I am about to do something drastic. I'm not sure what, but I have begun making grand statements to my Beloved and contemplating even more impossible things in my own mind. Fortunately for both he and I, I do not have the funding available at this time, nor do I have a very focused idea what drastic measures I am going to take.
Some of my thoughts have been, in no particular order:
- I'm going to take the GRE
- I am going to dye my hair
- I think I should go on a week long retreat at someplace that has a vow of silence
- I might look cute if I got my nose pierced
- I should run for a city office
- It might be fun to be on a game show
- I am going to go to law school, in which case I should take the LSAT, not the GRE
- I am going to take the LSAT
- I've always wanted to learn to knit
- I've always thought being a dental hygienist would be neat, and I bet I could get my teeth all capped at a serious discount
When I have shared some of these with my Beloved he does something so irritating I genuinely want to punch him in the nose.
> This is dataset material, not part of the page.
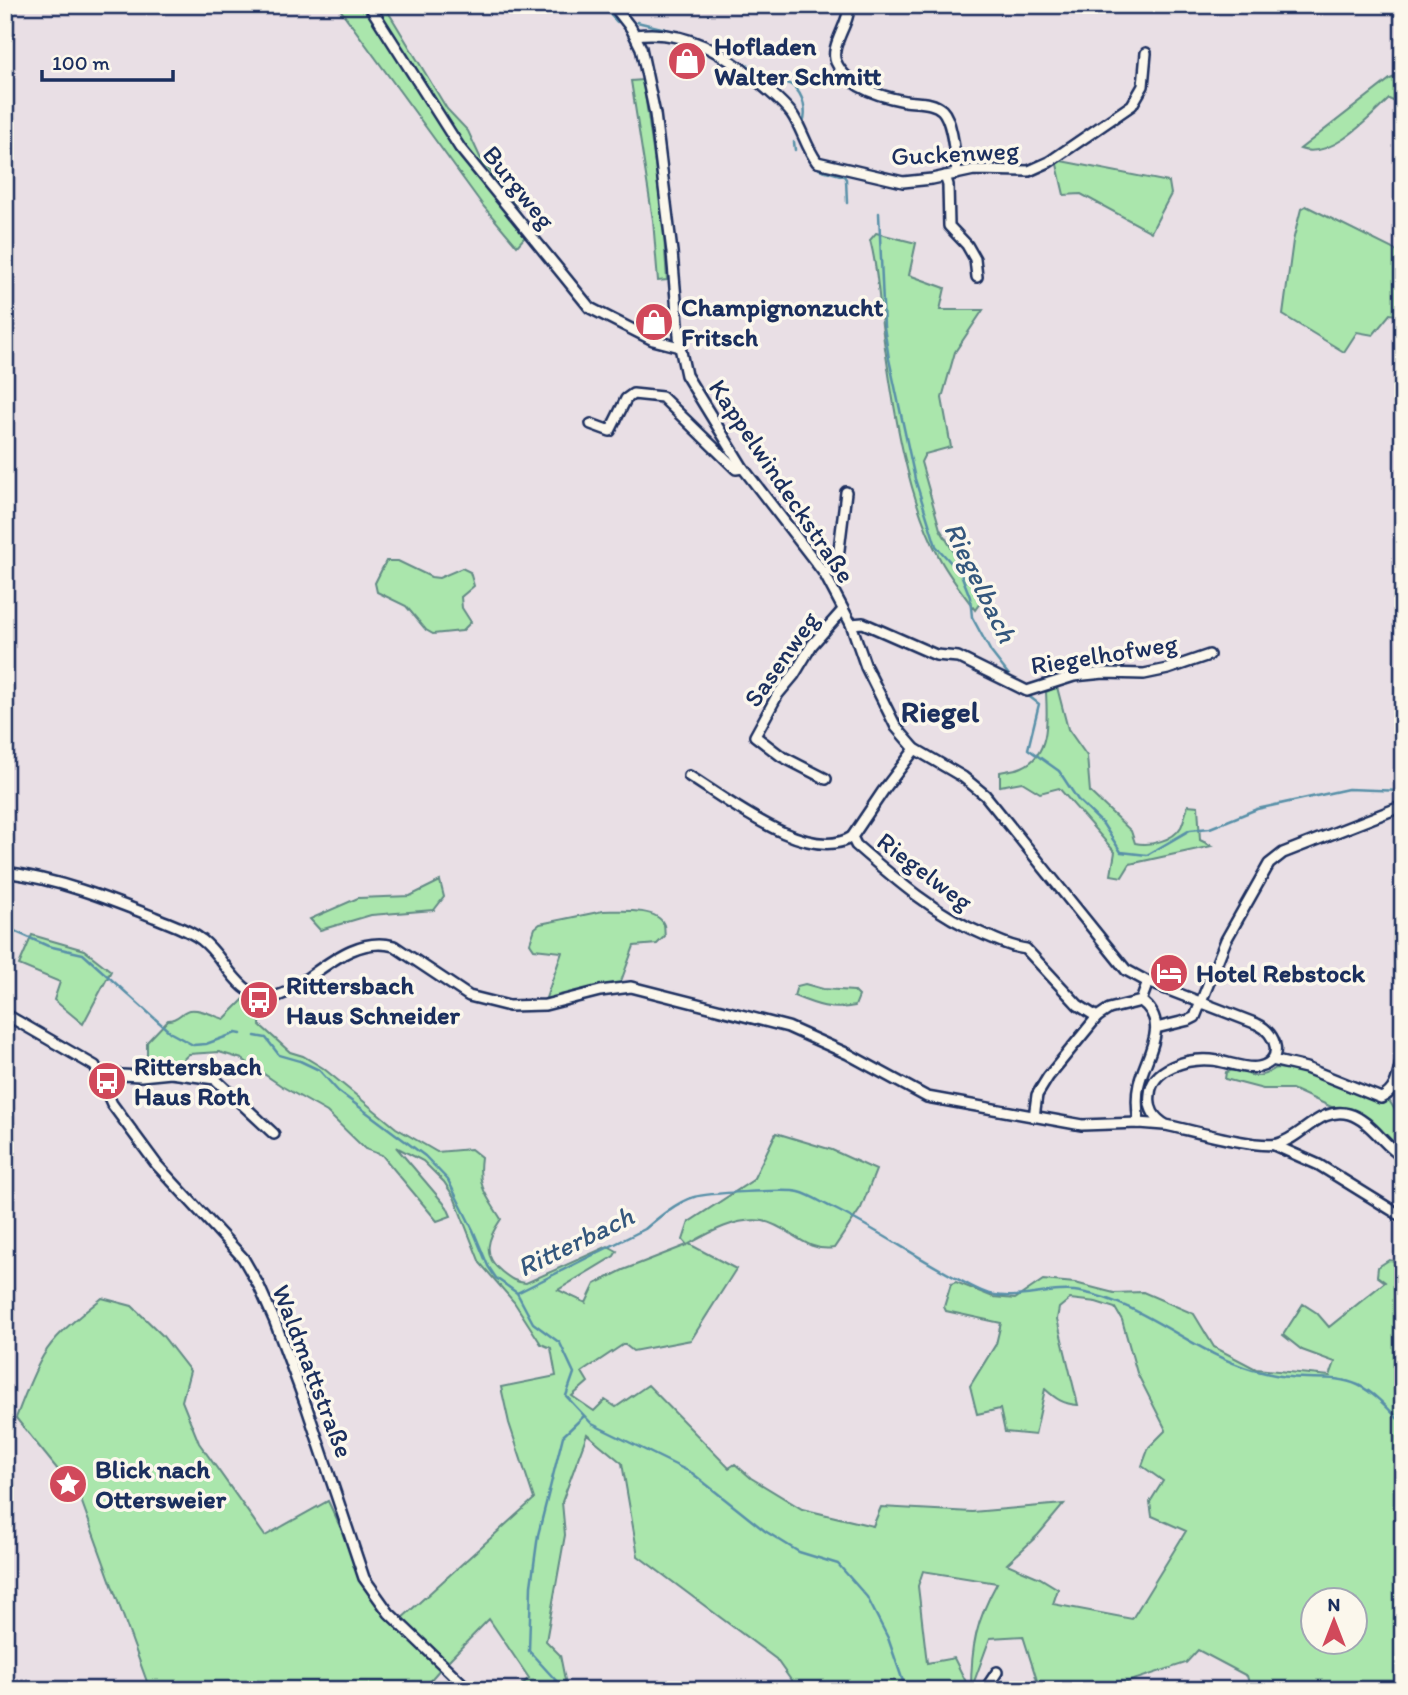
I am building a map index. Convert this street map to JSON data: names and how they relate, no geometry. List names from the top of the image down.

He is supportive, sweet, and understanding. He begins telling me things like, "You should go to grad school honey! The GRE is a great idea." or "You have some definite leadership skills, what kind of city office?" Sometimes he proceeds to talk about costs and ways we could pay for tuition, or really practical things, like "If you went on a retreat I'm sure we could figure out something with the kids, if you want to do it, we'll figure it out!" Who is this guy?
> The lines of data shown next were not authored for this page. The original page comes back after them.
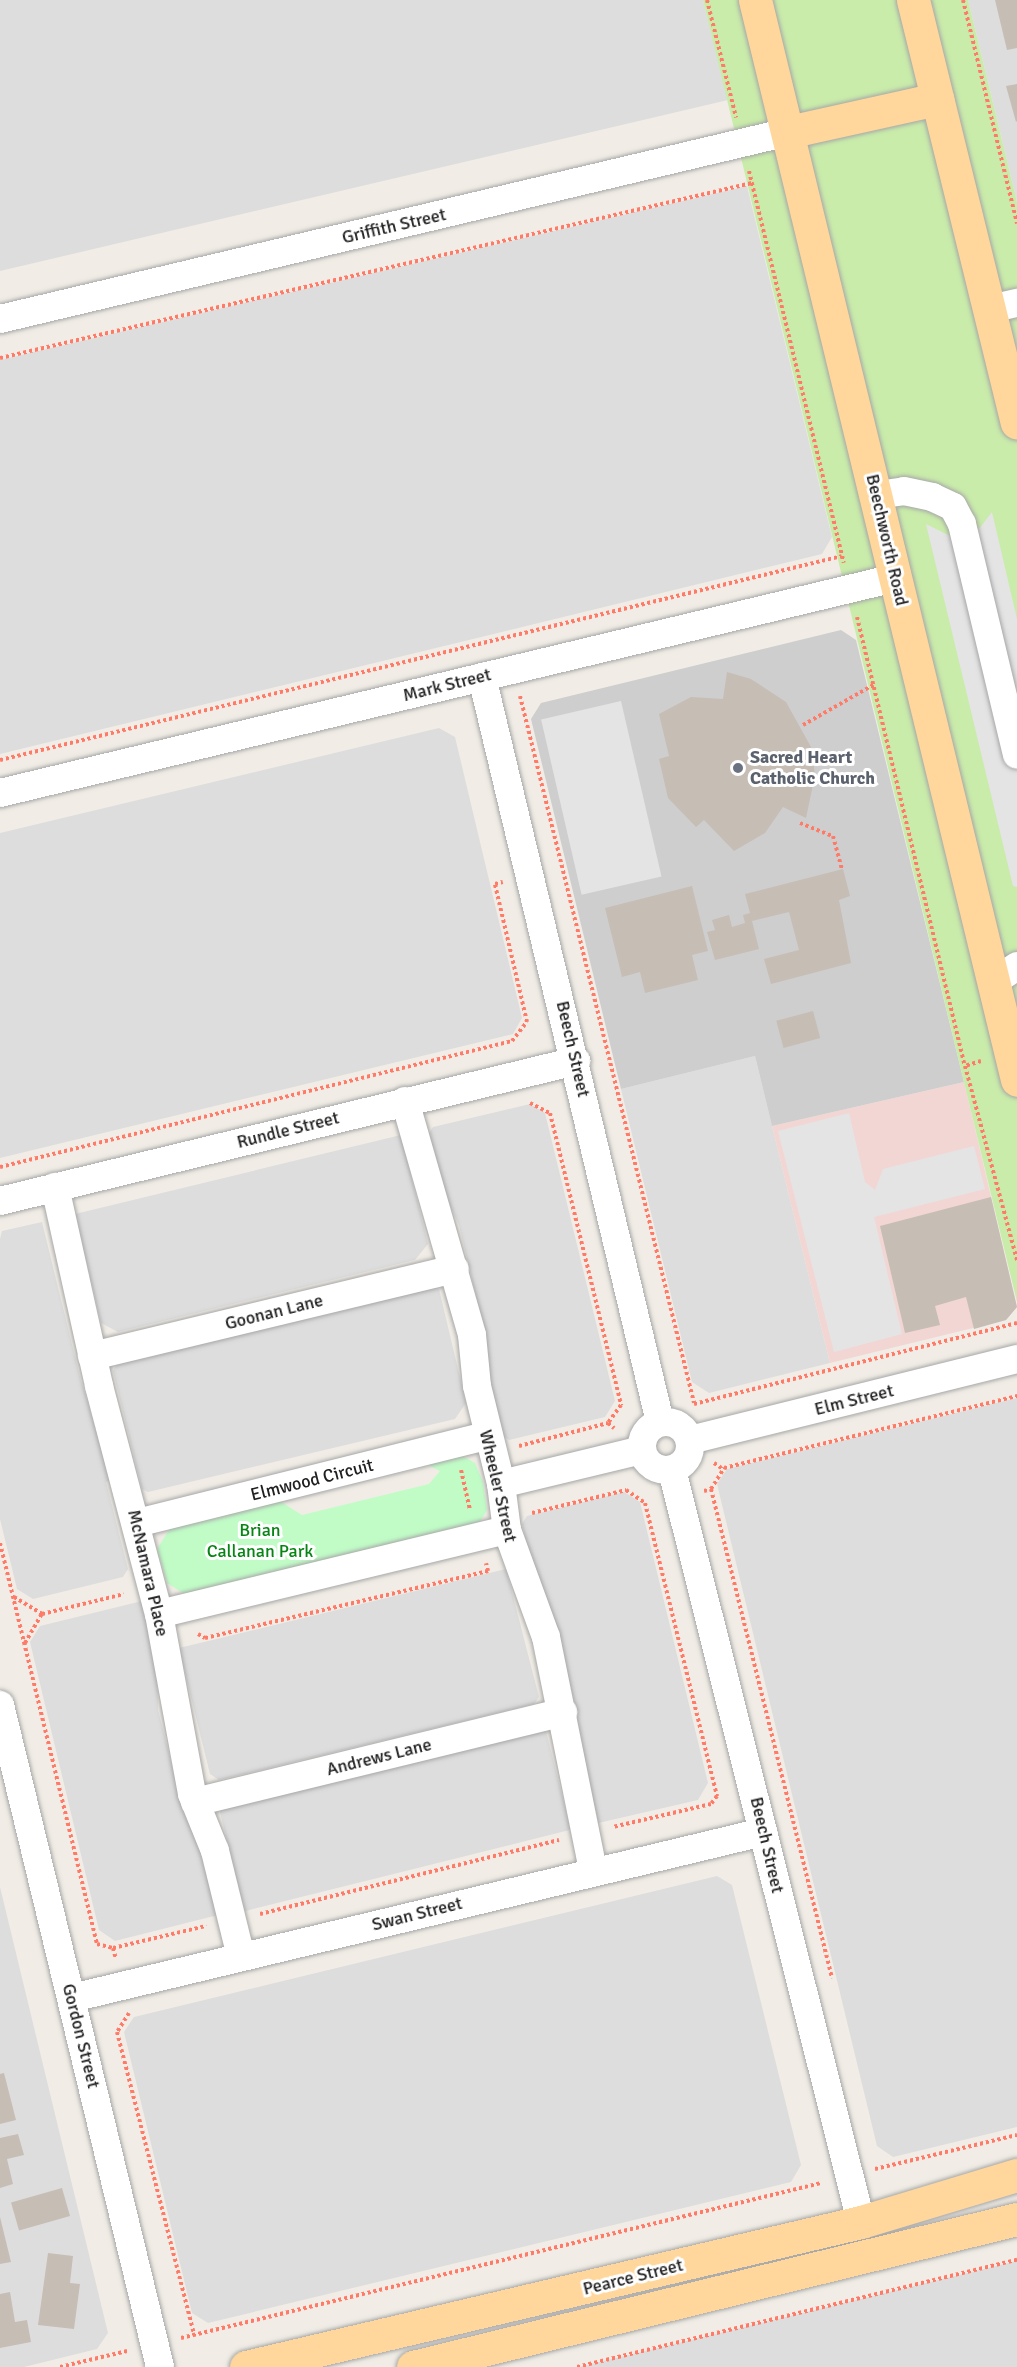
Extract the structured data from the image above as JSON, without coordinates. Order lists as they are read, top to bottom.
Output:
{
  "streets": {
    "main road": ["Beechworth Road", "Pearce Street"],
    "street": [
      "Griffith Street",
      "Mark Street",
      "Beech Street",
      "Rundle Street",
      "Goonan Lane",
      "Elm Street",
      "Elmwood Circuit",
      "Wheeler Street",
      "McNamara Place",
      "Andrews Lane",
      "Swan Street",
      "Gordon Street"
    ]
  },
  "crossings": [
    ["Griffith Street", "Beechworth Road"],
    ["Beechworth Road", "Mark Street"],
    ["Mark Street", "Beech Street"],
    ["Beech Street", "Rundle Street"],
    ["Beech Street", "Elm Street"],
    ["Beech Street", "Swan Street"],
    ["Beech Street", "Pearce Street"],
    ["Rundle Street", "Wheeler Street"],
    ["Rundle Street", "McNamara Place"],
    ["Goonan Lane", "Wheeler Street"],
    ["Goonan Lane", "McNamara Place"],
    ["Elmwood Circuit", "Wheeler Street"],
    ["Elmwood Circuit", "McNamara Place"],
    ["Wheeler Street", "Andrews Lane"],
    ["Wheeler Street", "Swan Street"],
    ["McNamara Place", "Andrews Lane"],
    ["McNamara Place", "Swan Street"],
    ["Swan Street", "Gordon Street"]
  ],
  "parks": ["Brian Callanan Park"],
  "places": ["Sacred Heart Catholic Church"]
}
For some reason his support and love regarding my crazy fantasies really takes the wind out of my sails and I get ticked off. At some point, usually after his offer to make a spreadsheet or do a cost/benefit analysis of going back to school I walk away and decide to do nothing.
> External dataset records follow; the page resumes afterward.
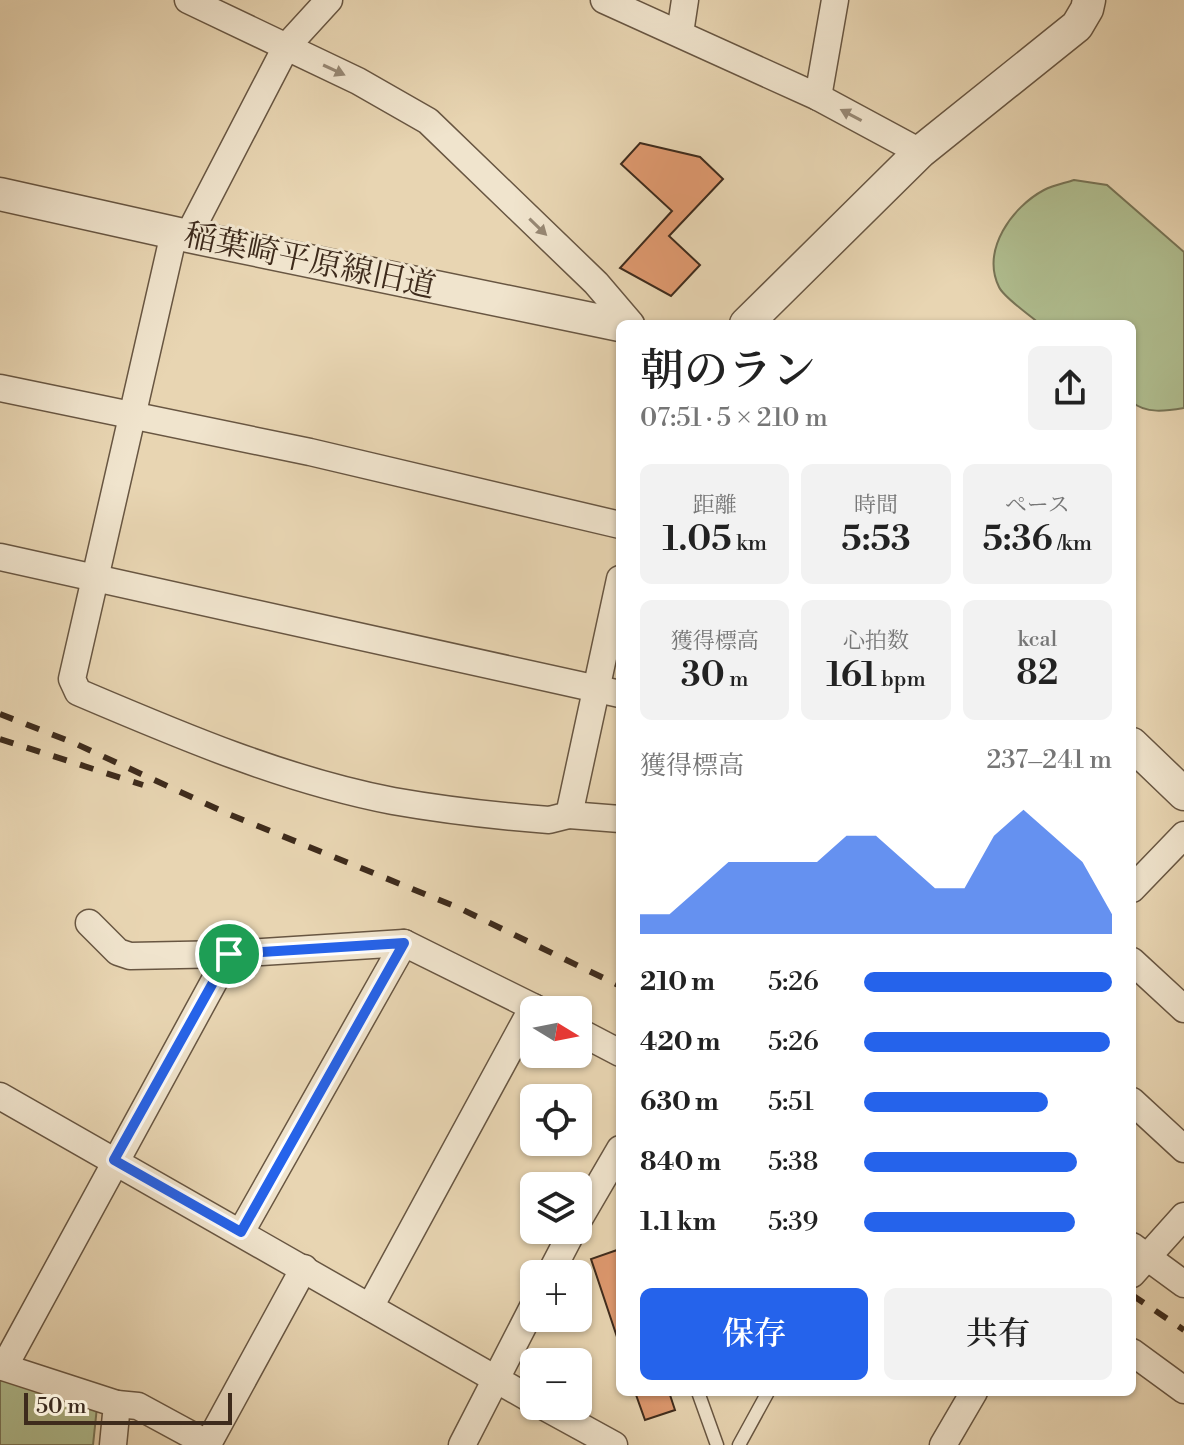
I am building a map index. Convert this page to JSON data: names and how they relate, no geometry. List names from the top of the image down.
{
  "streets": {
    "street": ["稲葉崎平原線旧道"]
  },
  "scale_bar": "50 m",
  "north": "right",
  "page": {
    "heading": ["朝のラン", "07:51 · 5 × 210 m"],
    "stats": [
      ["距離", "1.05 km"],
      ["時間", "5:53"],
      ["ペース", "5:36 /km"],
      ["獲得標高", "30 m"],
      ["心拍数", "161 bpm"],
      ["kcal", "82"]
    ],
    "chart": ["獲得標高", "237–241 m"],
    "list": [
      {
        "name": "210 m",
        "note": "5:26"
      },
      {
        "name": "420 m",
        "note": "5:26"
      },
      {
        "name": "630 m",
        "note": "5:51"
      },
      {
        "name": "840 m",
        "note": "5:38"
      },
      {
        "name": "1.1 km",
        "note": "5:39"
      }
    ],
    "map_buttons": ["+", "−"],
    "buttons": ["保存", "共有"],
    "scale": "50 m"
  }
}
I choose to stay home, with some serious gray hair sticking out, I don't go on a retreat and take a vow of silence, I don't audition for a game show, I don't get my nose pierced, I don't even make an effort to learn to knit and the worst part is that it's my own lack of inertia that keeps me fantasizing about these things, not doing them. It's certainly not for lack of support.
So I'm not going to do something drastic I guess, at least not today.